Entschlossen trat sie also vor und funkelte Raven böse an.
Lass uns in Ruhe. Es ist vorbei. Richte meinem Vater aus, dass ich ganz sicher nicht zurück kommen werde.
Raven reagierte anders, als sie es erwartet hatte. Statt sie wütend an zu fahren warf er den Kopf in den Nacken und lachte schallend.
Du glaubst doch nicht etwa, dass Du damit irgendetwas erreichst? fragte er immer noch kichernd. Hast Du Dir wirklich eingebildet, Du könntest einfach so davon laufen? Vor Kyle Robinson? Paige, Du bist wirklich naiv.
Ich ... , doch weiter kam sie nicht. Nick fasst sie am Arm und drehte sie zu sich herum.
Sag mir auf der Stelle was hier vor sich geht, sagte er und konnte seine Wut kaum noch verbergen. Ob diese gegen sie oder Raven gerichtet war, konnte sie nicht sagen.
Ich erkläre es Dir ... später ... ich ... ,
Später? Wer ist dieser Typ verdammt noch mal? Soll ich ihn umbringen oder eher Dich? Was für ein Spielchen spielt ihr hier?
Keine Spielchen, ich bin ... , doch Kyle fuhr ihr ins Wort.
Sie ist Paige Robinson. Schon einmal von der Robinson Familie gehört? Die zweit größte Computerfirma nach Microsoft?
Nick sah Paige verständnislos an.
Und ich bin ihr Verlobter.

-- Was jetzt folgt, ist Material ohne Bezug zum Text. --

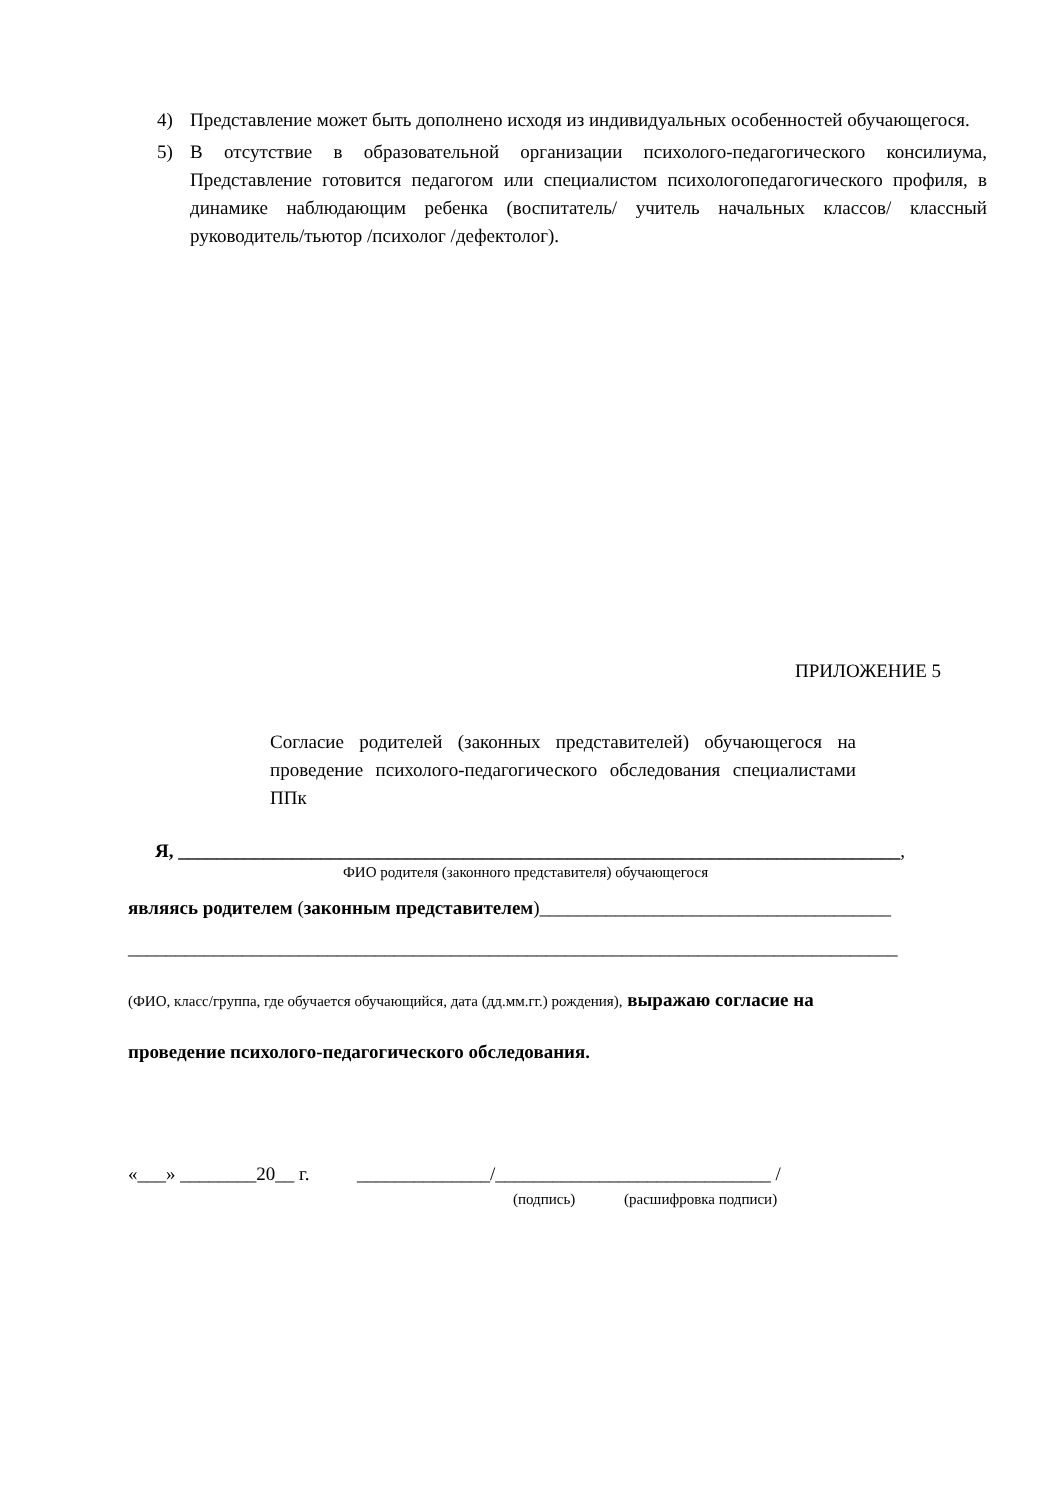4) Представление может быть дополнено исходя из индивидуальных особенностей обучающегося.
5) В отсутствие в образовательной организации психолого-педагогического консилиума, Представление готовится педагогом или специалистом психологопедагогического профиля, в динамике наблюдающим ребенка (воспитатель/ учитель начальных классов/ классный руководитель/тьютор /психолог /дефектолог).
ПРИЛОЖЕНИЕ 5
Согласие родителей (законных представителей) обучающегося на проведение психолого-педагогического обследования специалистами ППк
Я, ____________________________________________________________________________,
ФИО родителя (законного представителя) обучающегося
являясь родителем (законным представителем)_____________________________________
_________________________________________________________________________________
(ФИО, класс/группа, где обучается обучающийся, дата (дд.мм.гг.) рождения), выражаю согласие на
проведение психолого-педагогического обследования.
«___» ________20__ г. ______________/_____________________________ /
(подпись) (расшифровка подписи)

Raven McKinley und wenn Du nicht sofort Deine Finger von meiner zukünftigen Frau nimmst, wirst Du nicht mehr viel Freude am Leben haben.
Ist das wahr? fragte Nick leise ohne Raven eines Blickes zu würdigen.
Ich ... es ist so schwer zu erklären ... ,
IST DAS WAHR? fuhr er sie an und sie zuckte zurück.
J-Ja.
Es war die Wahrheit und trotzdem eine Lüge. Sie wollte Raven nicht heiraten, sie wollte nichts von der Firma und schon gar nichts von ihrem Vater. Aber wie hätte sie das Nick erklären sollen? Das Misstrauen war sofort in seine Augen zurück gekehrt als Raven den Namen Robinson erwähnt hatte und hatte sich noch verstärkt, als Raven von der Verlobung sprach. Er hätte ihr höchstwahrscheinlich noch nicht einmal richtig zu gehört.
Nick richtete sich auf und lies ihren Arm los. Als sie in seine Augen aufsah, war da nichts mehr von der Wut zu lesen. Stattdessen grenzenlose Enttäuschung und Trauer.
Es ist nicht so wie Du denkst ... , versuchte sie ihm klar zu machen, doch Nick hob abwehrend die Hände und schüttelte den Kopf. Er quetschte sich an Raven vorbei, nahm seine Jacke vom Sofa und verschwand dann in der Menge, ohne Paige auch nur noch eines Blickes zu würdigen.
Nick! rief sie verzweifelt hinter ihm her, doch er war bereits verschwunden.
Hol Deine Jacke, wir fahren jetzt nach Hause, sagte Raven kalt und packte sie am Arm.
Widerstandslos trottete sie zum Sofa hinüber, nahm ihre Jacke auf und lies sich dann von Raven aus dem Club führen. Sie fühlte ... gar nichts. Sie war wie betäubt und nahm um sicher herum nichts mehr wahr. Innerhalb von 10 Minuten hatte sie alles verloren, was ihr wichtig gewesen war: Ihre Freiheit und den Mann den sie liebte. Welchen Grund hatte sie jetzt noch zu kämpfen?